Purified RBD and DPP4 were mixed for 1 h and then loaded to Superdex 200 column. The complex was collected and concentrated to 10 mg/ml in HBS buffer (10 mM HEPES, pH 7.2, 150 mM NaCl) for crystallization. Crystals were successfully grown at room temperature using the sitting drop vapor diffusion method by mixing equal volumes of protein and reservoir solution containing 25% (w/v) polyethylene glycol 1500. Crystals were frozen in liquid nitrogen with cryoprotectant (well solution plus 20% (v/v) glycol) before data collection. Diffraction data were collected at the BL17U beam line of the Shanghai Synchrotron Research Facility (SSRF). Diffraction data were indexed, integrated and scaled with the program HKL200020.

Structural determination and refinement

The structure was determined by the molecular replacement method with PHASER21 in CCP4 suite22. The search models are DPP4 extracellular domain structure (PDB code 2G63) and SARS-CoV RBD structure deleting the receptor-binding loop (PDB code 2AJF). Density map improvement by atoms update and refinement was performed with ARP/wARP23, and automatic model extension of the missing receptor-binding subdomain of MERS-CoV was carried out with BUCCANNER24. At the final stages of model building and refinement, glycans were added based on the electron densities. Structure validation was performed with PROCHECK25. All structural figures were made with PyMol26.

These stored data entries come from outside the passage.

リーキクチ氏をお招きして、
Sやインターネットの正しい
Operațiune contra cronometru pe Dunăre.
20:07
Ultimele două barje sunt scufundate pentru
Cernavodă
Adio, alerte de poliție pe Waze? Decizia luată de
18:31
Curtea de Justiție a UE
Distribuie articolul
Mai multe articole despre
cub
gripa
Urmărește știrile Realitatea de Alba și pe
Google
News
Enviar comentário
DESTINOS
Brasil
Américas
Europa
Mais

Mutagenesis and Ni-NTA pull-down experiments

All MERS-CoV RBD mutants were generated by site-specific PCR mutagenesis and were confirmed by sequencing. Baculoviruses expressing these mutants with C-terminal His tag were prepared in the same way as wild-type MERS-CoV RBD. Sf9 cells were coinfected by baculovirus expressing untagged DPP4 and a MERS-CoV RBD mutant baculovirus. The supernatant of 2 ml cell culture in six-well plates was harvested 72 h after infection and buffer-exchanged to HBS (10 mM HEPES, pH 7.2, 150 mM NaCl). Protein was captured by adding 40 μl Ni-charged resin (GE Healthcare) and incubated at 4 °C for 3 h. After an extensive wash with Tris buffer (50 mM Tris, pH 8.8, 300 mM NaCl) containing 20 mM imidazole, the bound protein was eluted with 40 μl Tris buffer (50 mM Tris, pH 8.8, 300 mM NaCl) containing 500 mM imidazole. Twenty microlitres of eluted sample was mixed with 5 μl of 5× SDS-PAGE loading buffer and boiled at 100 °C for 5 min, and then loaded on 12% SDS-PAGE gel. The gel was stained with coomassie blue.

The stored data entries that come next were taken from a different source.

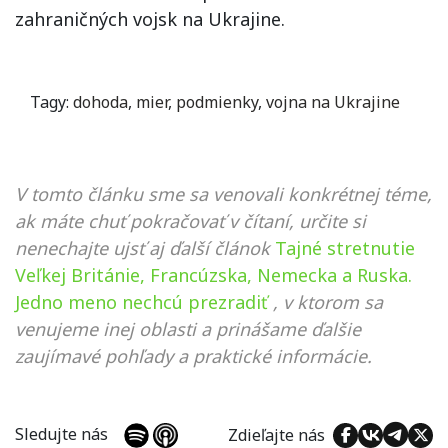
zahraničných vojsk na Ukrajine.
Tagy:
dohoda
,
mier
,
podmienky
,
vojna na Ukrajine
V tomto článku sme sa venovali konkrétnej téme,
ak máte chuť pokračovať v čítaní, určite si
nenechajte ujsť aj ďalší článok
Tajné stretnutie
Veľkej Británie, Francúzska, Nemecka a Ruska.
Jedno meno nechcú prezradiť
, v ktorom sa
venujeme inej oblasti a prinášame ďalšie
zaujímavé pohľady a praktické informácie.
Sledujte nás
Zdieľajte nás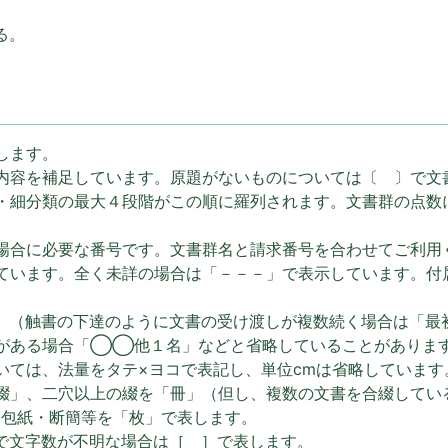
る。
します。
内容を補足しています。原題がないものについては〔 〕で文
・細分類の最大４段階がこの順に羅列されます。文書群の点数
場合に必要な番号です。文書群名と請求番号を合わせてご利用
ています。全く未詳の場合は「－－－」で表示しています。付
」（触書の下達のように文書の受け渡しが複数続く場合は「最
がある場合「◯◯他１名」などと省略していることがありま
いては、法量をタテ×ヨコで表記し、単位cmは省略しています
綴」、二穴以上の綴を「冊」（但し、複数の文書を合綴してい
・包紙・断簡等を「枚」で表します。
で文字数が不明な場合は［ ］で表します。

Pseudotyped virus and viral entry

Pseudotyped virus was generated by co-transfection of human immunodeficiency virus backbone expressing firefly luciferase (pNL43R-E-luciferase) and MERS-CoV spike glycoprotein expression vector (pcDNA3.1+; Invitrogen) into the 293T cells27. Viral supernatants were harvested 48 h later, normalized by p24 ELISA kit (Beijing Quantobio Biotechnology Co., Ltd., China) before infecting the target cells Huh7. The infected Huh7 cells were lysed at 48 h after infection and viral entry efficiency was quantified by comparing the luciferase activity between pseudotyped viruses bearing the mutant and wild-type MERS-CoV spike glycoprotein. The inhibitory effect of soluble RBD and DPP4 was analyzed by incubating with pseudotyped virus bearing the wild-type MERS-CoV spike glycoprotein before the infection.

PDB deposition

The coordinates and diffraction data have been deposited into the Protein Data Bank with accession code 4L72.